It all began with the Iceman case. A former computer security consultant, Max Ray Butler (also known as “Iceman”), was allegedly attacking computers at financial institutions and credit card processing centers, stealing account information, and selling the data to others. The U.S. Secret Service (USSS), which was leading the investigation into Butler’s activities, knew of the CERT forensics team’s expertise in cracking sophisticated techniques used by cybercriminals, such as encrypting data to hide evidence. The team assisted the USSS in acquiring and decrypting the Iceman’s data, thus providing critical evidence for the government’s case.

Through word of mouth and presentations the team gives to law enforcement groups, demand for the team’s skills and tools spread to state police departments and other law enforcement agencies from coast to coast. “We are providing operational support to the United States Secret Service, to high-profile intrusion and identity theft investigations, and to investigations of other general computer crimes,” said team leader Rich Nolan, a former Drug Enforcement Administration agent. This support work enables the team to see problems in the field first hand and then refine their tools or develop new tools and techniques to solve those problems.

One tool that was developed for a specific case is CCFinder. In cases in which investigators were trying to discover compromised credit card and financial account numbers, the existing tools produced many false positives. CCFinder does a better job of finding and validating account numbers and eliminating duplicate numbers. It also maintains a “pedigree” that shows all the locations in which each number was found. The pedigree reveals how stolen numbers were traded (after an initial theft, financial account numbers are often shuffled, split into chunks, and sold) and can
aid in tracing the source of the original theft. CCFinder also handles the problem of the sheer size of recent financial crimes, which had overwhelmed existing tools. “CCFinder was a big deal when we were working with 3 million account numbers,” said team member Matthew Geiger. “Then we quickly went from there to 45 million in the TJX case.”

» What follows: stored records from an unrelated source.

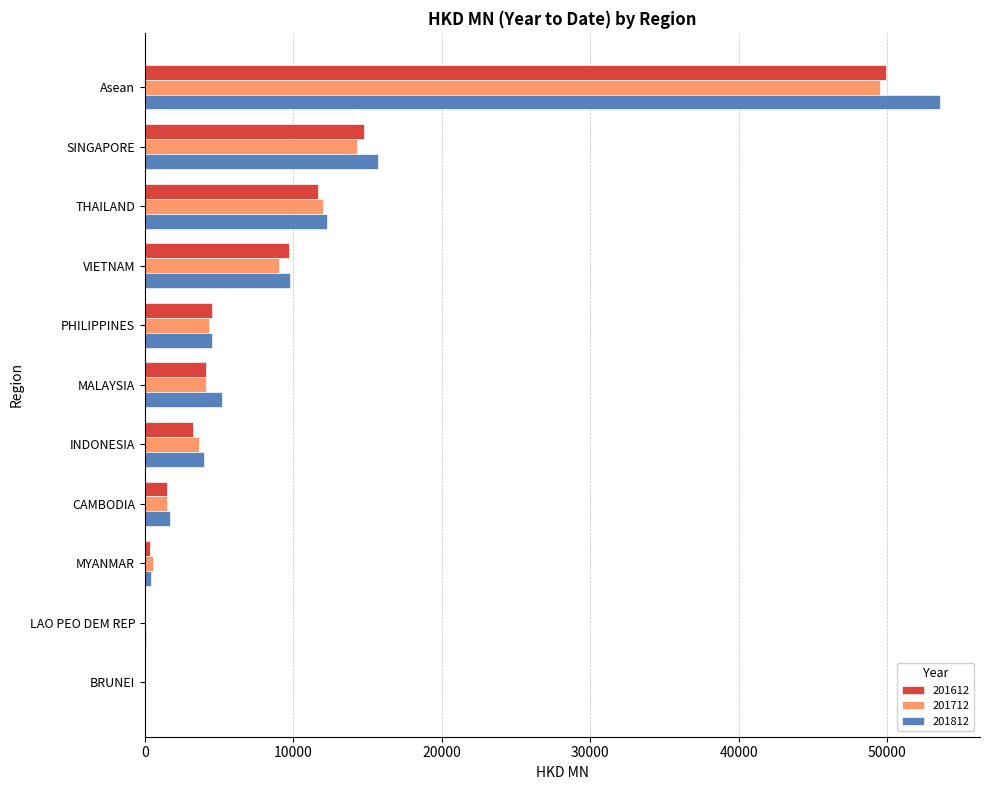

Which series changed the most between SINGAPORE and CAMBODIA?

201812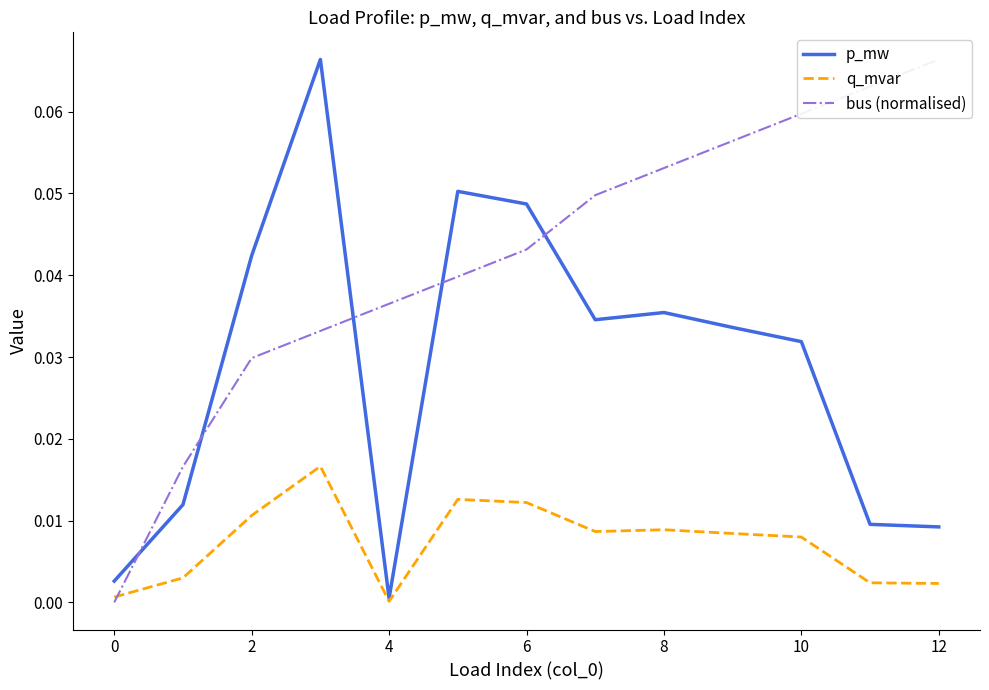

The value of p_mw at 2 is 0.1. True or false?

False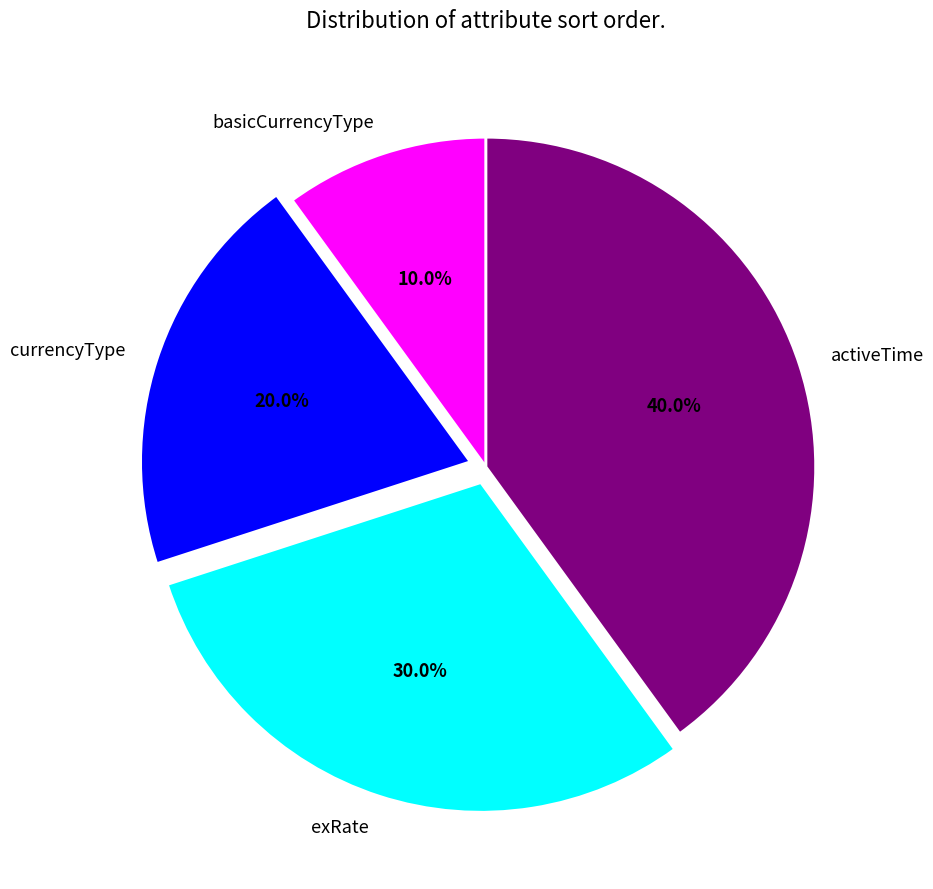

Between currencyType and exRate, which is larger?

exRate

“Our primary work is research, but the application of it in real-world cases is what’s really gratifying,” said Nolan. “A white paper is nice, but locking people up is better.

The “TJX case” was the investigation of 11 people who were charged in August 2008 with the theft of more than 40 million credit and debit card numbers from T.J. Maxx, Marshall’s, Barnes & Noble, OfficeMax, and other major retailers. The forensics team participated in an electronic crimes task force along with USSS agents and state and local law enforcement. “It was an eye-opening experience participating in a law-enforcement action of that scale, with well-organized simultaneous searches,” said Geiger.

U.S. Representatives John Murtha, Mike Doyle, and Jason Altmire recognized the team’s efforts on TJX during a visit to Carnegie Mellon University in September 2008. “CERT’s role in this landmark case underscores its importance in computer security over the past 20 years,” said Murtha.

Forensics team members Nolan, Geiger, Cal Waits, Kristopher Rush, and Larry Rogers have multiplied their effectiveness by training the USSS, the FBI, the Department of Defense cyber crime lab, and other law enforcement groups in their tools and techniques. The training is done live on site at the SEI and also via CERT’s Virtual Training Environment (VTE), a secured, self-paced, web-based training lab. Authorized members of law enforcement groups can access a number of forensics tools developed by the team on VTE.

“Our primary work is research, but the application of it in real-world cases is what’s really gratifying,” said Nolan. “A white paper is nice, but locking people up is better.